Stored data

----------

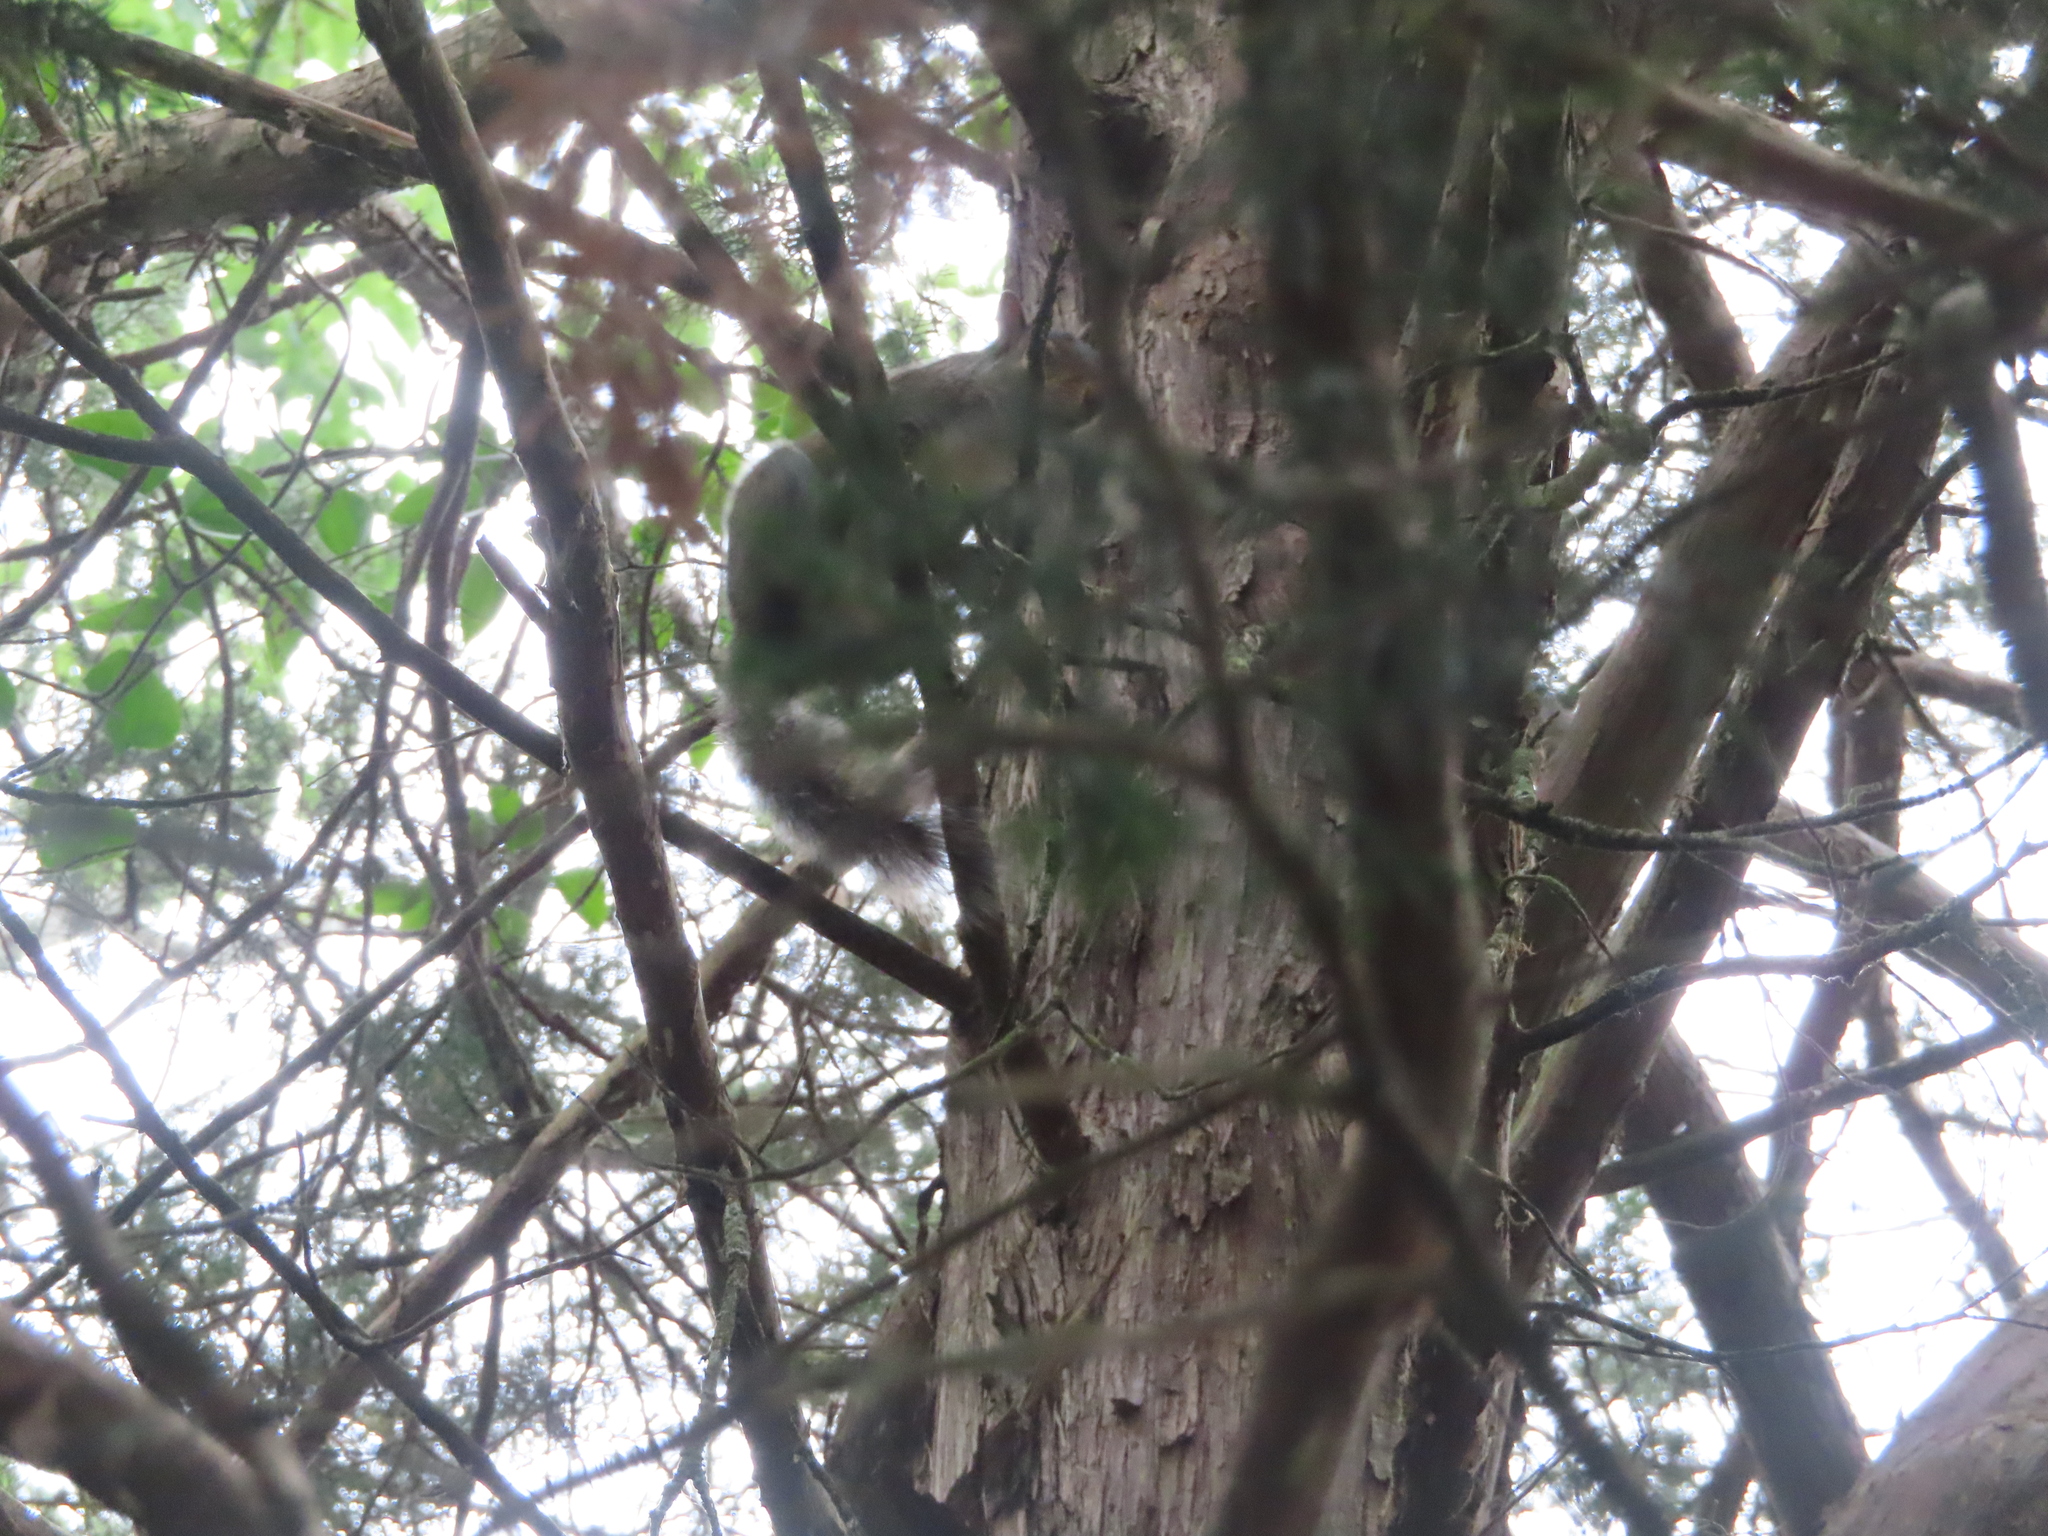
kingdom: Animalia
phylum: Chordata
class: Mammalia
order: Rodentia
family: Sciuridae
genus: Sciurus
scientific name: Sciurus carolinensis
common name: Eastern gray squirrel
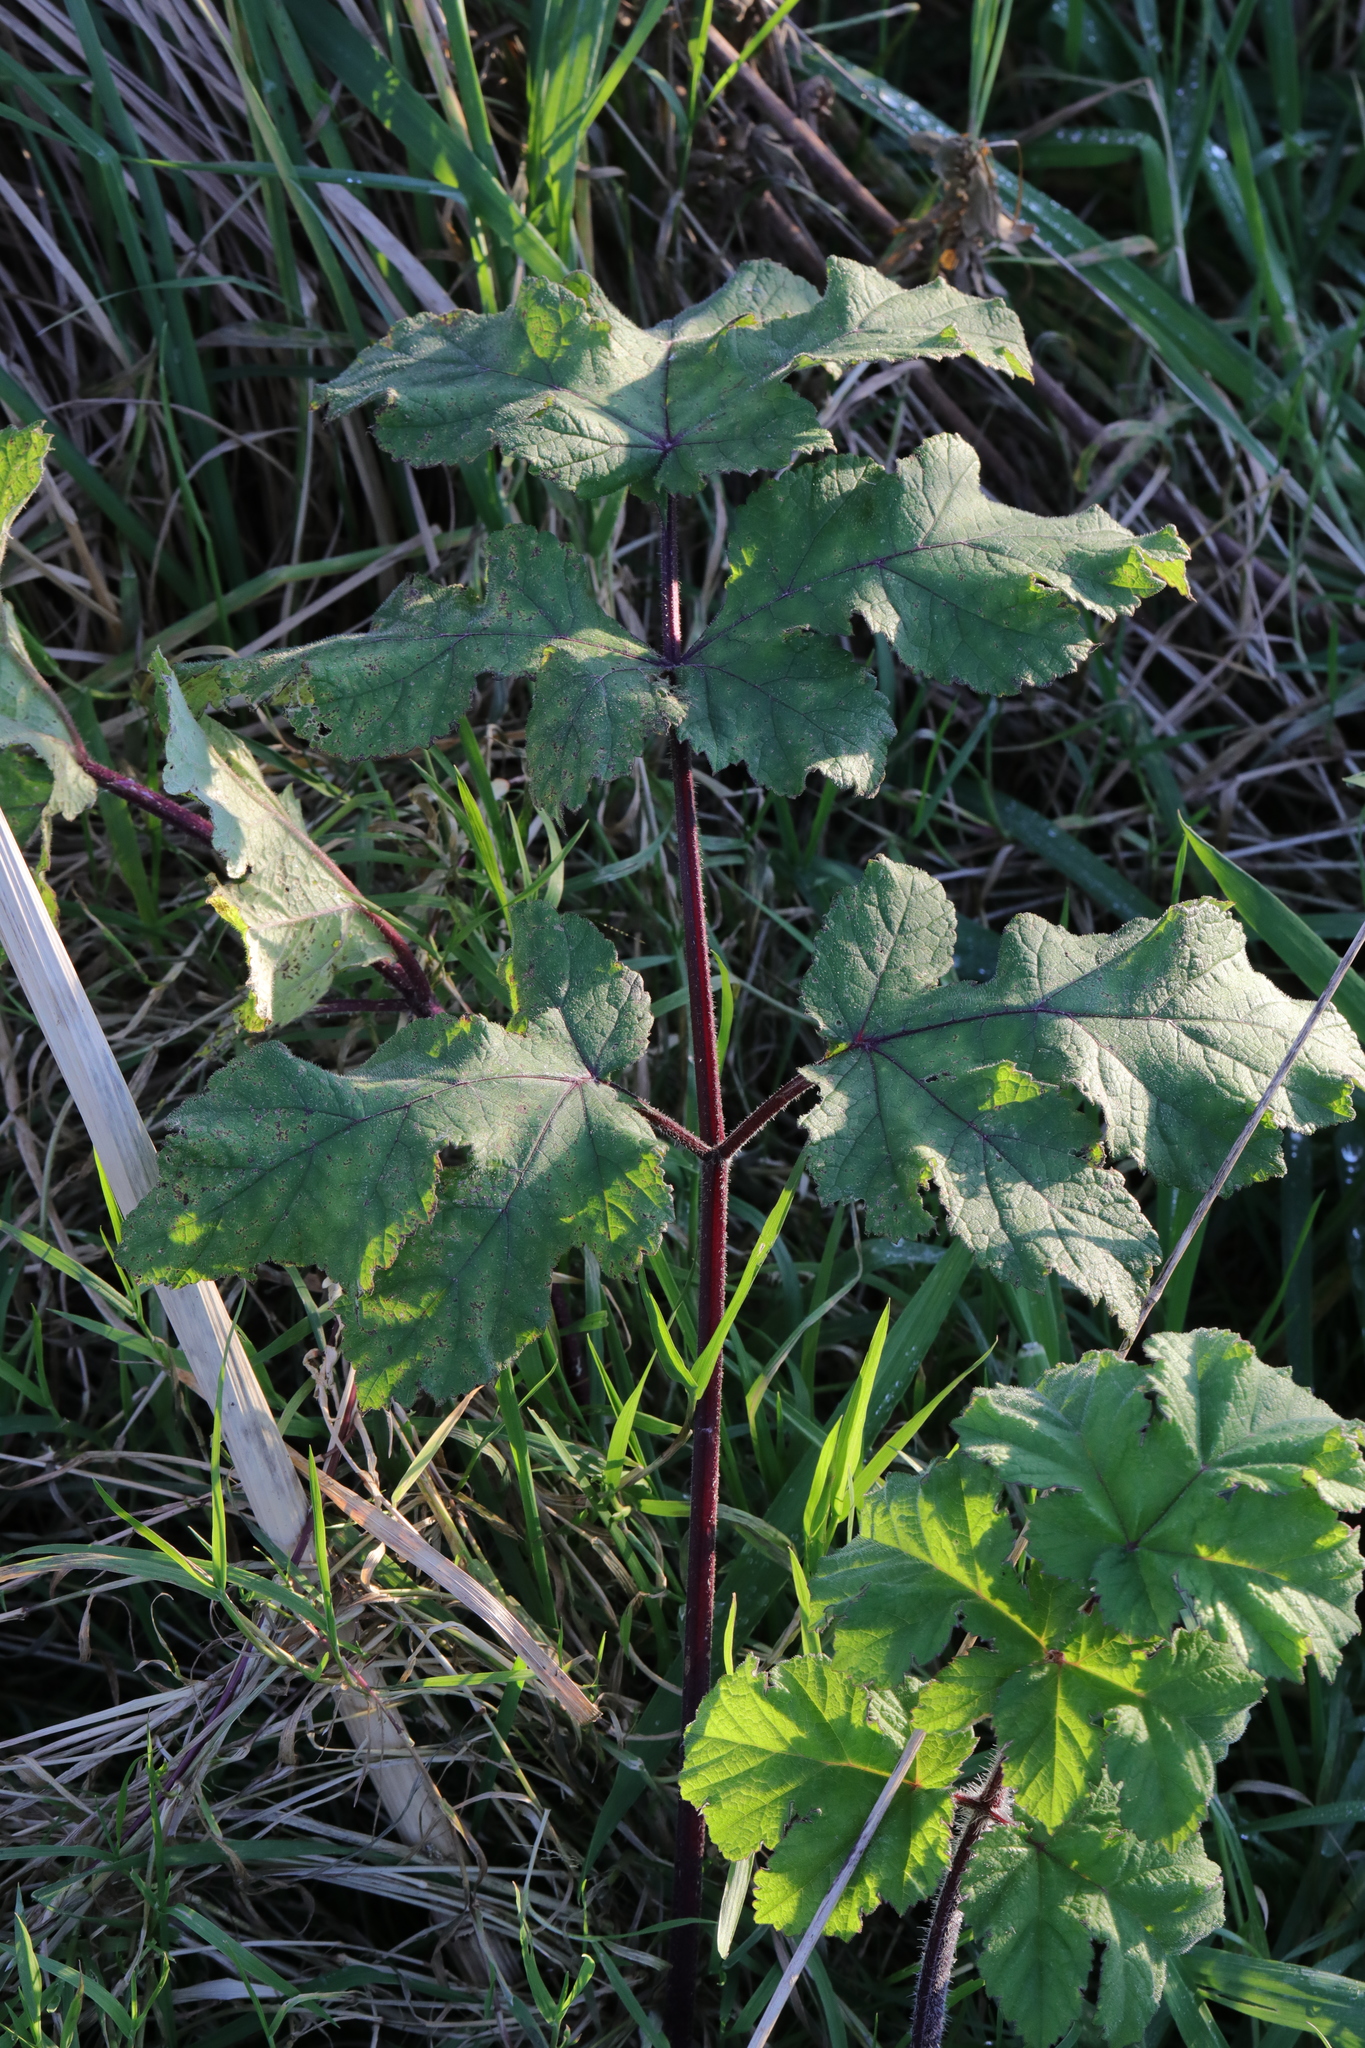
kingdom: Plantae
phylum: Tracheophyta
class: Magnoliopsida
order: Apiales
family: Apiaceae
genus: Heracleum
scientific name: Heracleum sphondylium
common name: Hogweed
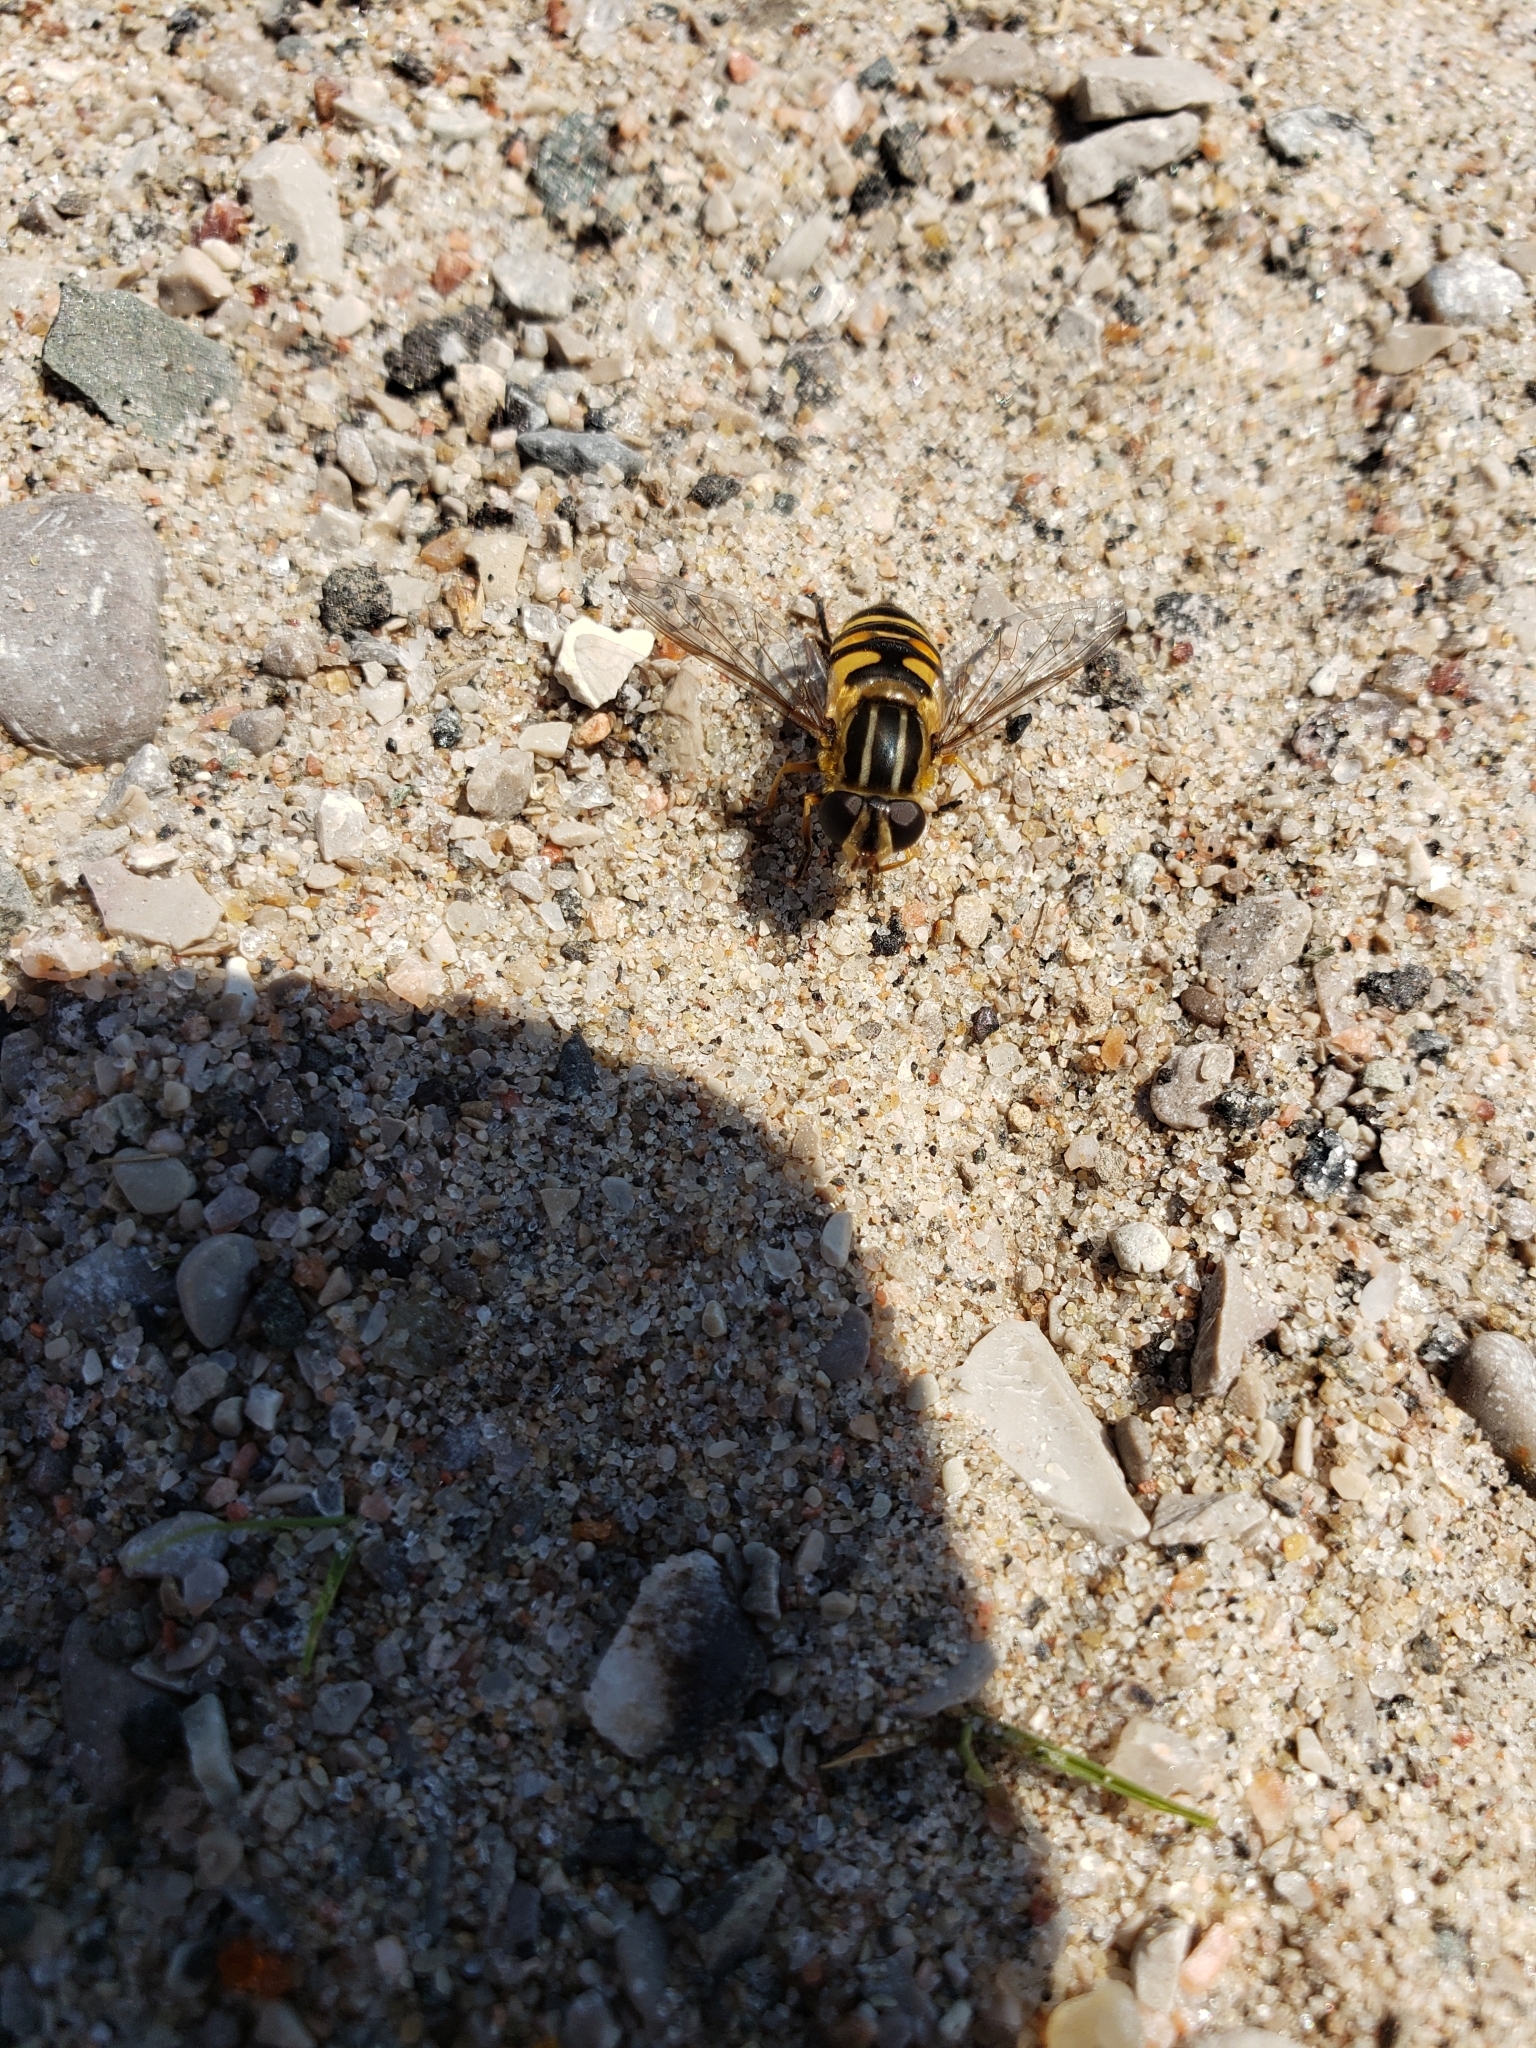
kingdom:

----------

### WRITTEN EXERCISE:
Rewrite the material between the lines holding "phylum: Chordata" and "genus: Heracleum", inclusive, as a two-column CSV headed rank and name, with one row per line and each field quoted and any line breaks turned into spaces. Leave the pictures out.

### FULL OUTPUT:
rank,name
"phylum:","Chordata"
"class:","Mammalia"
"order:","Rodentia"
"family:","Sciuridae"
"genus:","Sciurus"
"scientific name:","Sciurus carolinensis"
"common name:","Eastern gray squirrel"
"kingdom:","Plantae"
"phylum:","Tracheophyta"
"class:","Magnoliopsida"
"order:","Apiales"
"family:","Apiaceae"
"genus:","Heracleum"